Wednesday, December 15, 2010

Land Development Studio Class

At the University of North Carolina Charlotte, Civil and Environmental Engineering Department, I will be teaching the Land Development Studio class in the spring. This will be the third semester for this land development class and we have 25 students registered – more than twice the number of students in past classes.

The class is a “studio” format which will require significant work outside of class time. Each component will require autocad work, cost estimating, and a planning board presentation of their design. (I am the Mayor on the Planning Board and the Q & A session is a lot of fun!)

There are three major components and two site planning exercises:




Single Family:  The class will be given a 36 acre topo and boundary survey with wetland areas to use in preparing a single family subdivision layout.









Multifamily:  A boundary and top survey will be used to prepare a site plan including buildings, parking, access, water, sewer, and drainage facilities.









Mixed Use Project: A 245 acre boundary survey will be used as a base map in preparing a horizontal mixed use land plan.










Commercial Site Plan – as an in-class exercise, the students will prepare a site plan for a small commercial site plan.




Vertical Mixed Use – as an in-class exercise, the students will prepare a site plan for a small vertical mixed use site plan.


There are NO undergraduate land development concentrations in civil engineering at any university other than at UNCC. The Studio class approach allows the students to fully develop their interpersonal skills while working in a team format with strict schedules. They get to use their creative design skills to complement their technical skills.

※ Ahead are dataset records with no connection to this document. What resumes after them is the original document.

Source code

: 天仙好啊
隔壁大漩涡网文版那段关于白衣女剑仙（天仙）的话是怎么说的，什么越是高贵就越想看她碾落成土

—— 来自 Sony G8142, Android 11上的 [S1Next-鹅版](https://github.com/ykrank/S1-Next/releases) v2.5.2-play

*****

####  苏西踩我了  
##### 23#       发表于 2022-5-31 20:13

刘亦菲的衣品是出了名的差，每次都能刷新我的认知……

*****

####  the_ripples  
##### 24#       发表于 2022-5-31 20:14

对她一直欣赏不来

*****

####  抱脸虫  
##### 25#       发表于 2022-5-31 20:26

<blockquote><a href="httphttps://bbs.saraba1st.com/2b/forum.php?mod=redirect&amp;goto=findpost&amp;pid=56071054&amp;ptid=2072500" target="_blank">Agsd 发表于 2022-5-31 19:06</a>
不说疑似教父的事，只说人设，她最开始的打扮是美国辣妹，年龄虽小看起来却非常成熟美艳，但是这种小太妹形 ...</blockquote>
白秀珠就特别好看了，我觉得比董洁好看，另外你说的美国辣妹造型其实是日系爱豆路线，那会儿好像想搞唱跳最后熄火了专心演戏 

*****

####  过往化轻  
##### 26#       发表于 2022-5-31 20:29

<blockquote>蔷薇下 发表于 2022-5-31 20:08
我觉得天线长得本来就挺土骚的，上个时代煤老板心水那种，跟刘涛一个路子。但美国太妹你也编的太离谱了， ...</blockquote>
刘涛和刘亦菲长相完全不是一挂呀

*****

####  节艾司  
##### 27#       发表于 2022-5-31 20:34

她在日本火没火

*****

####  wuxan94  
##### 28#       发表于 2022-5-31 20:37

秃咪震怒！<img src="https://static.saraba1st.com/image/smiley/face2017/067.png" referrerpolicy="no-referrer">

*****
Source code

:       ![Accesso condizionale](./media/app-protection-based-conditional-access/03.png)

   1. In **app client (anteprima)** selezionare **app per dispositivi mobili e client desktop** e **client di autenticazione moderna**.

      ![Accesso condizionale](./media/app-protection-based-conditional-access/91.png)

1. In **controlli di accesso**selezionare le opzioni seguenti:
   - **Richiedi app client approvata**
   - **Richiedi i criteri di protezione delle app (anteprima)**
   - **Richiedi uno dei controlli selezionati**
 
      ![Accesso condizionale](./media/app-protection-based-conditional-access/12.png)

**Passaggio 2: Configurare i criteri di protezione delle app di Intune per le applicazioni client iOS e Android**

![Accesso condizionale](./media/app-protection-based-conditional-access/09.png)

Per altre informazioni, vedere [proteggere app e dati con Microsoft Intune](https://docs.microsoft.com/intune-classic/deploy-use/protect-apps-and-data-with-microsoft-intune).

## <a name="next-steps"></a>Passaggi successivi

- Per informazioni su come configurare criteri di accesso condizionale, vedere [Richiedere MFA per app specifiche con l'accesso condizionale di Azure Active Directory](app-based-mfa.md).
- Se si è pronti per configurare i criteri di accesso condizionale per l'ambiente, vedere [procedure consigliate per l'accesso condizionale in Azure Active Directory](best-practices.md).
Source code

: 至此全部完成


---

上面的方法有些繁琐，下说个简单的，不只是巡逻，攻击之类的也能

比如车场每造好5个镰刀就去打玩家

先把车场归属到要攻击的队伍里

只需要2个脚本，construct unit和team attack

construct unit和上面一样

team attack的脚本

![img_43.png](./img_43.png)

I have always mentored that I can always find someone to draft, calculate and design. The civil engineer with excellent interpersonal skills and creative thinking will be the generation that produces sustainable land development projects in the future. The land development classes at UNCC allow the students to explore beyond the technical!  As UNCC civil engineers are hired by land development engineering firms, developers, and government, they will have less of a learning curve than their peers from other schools.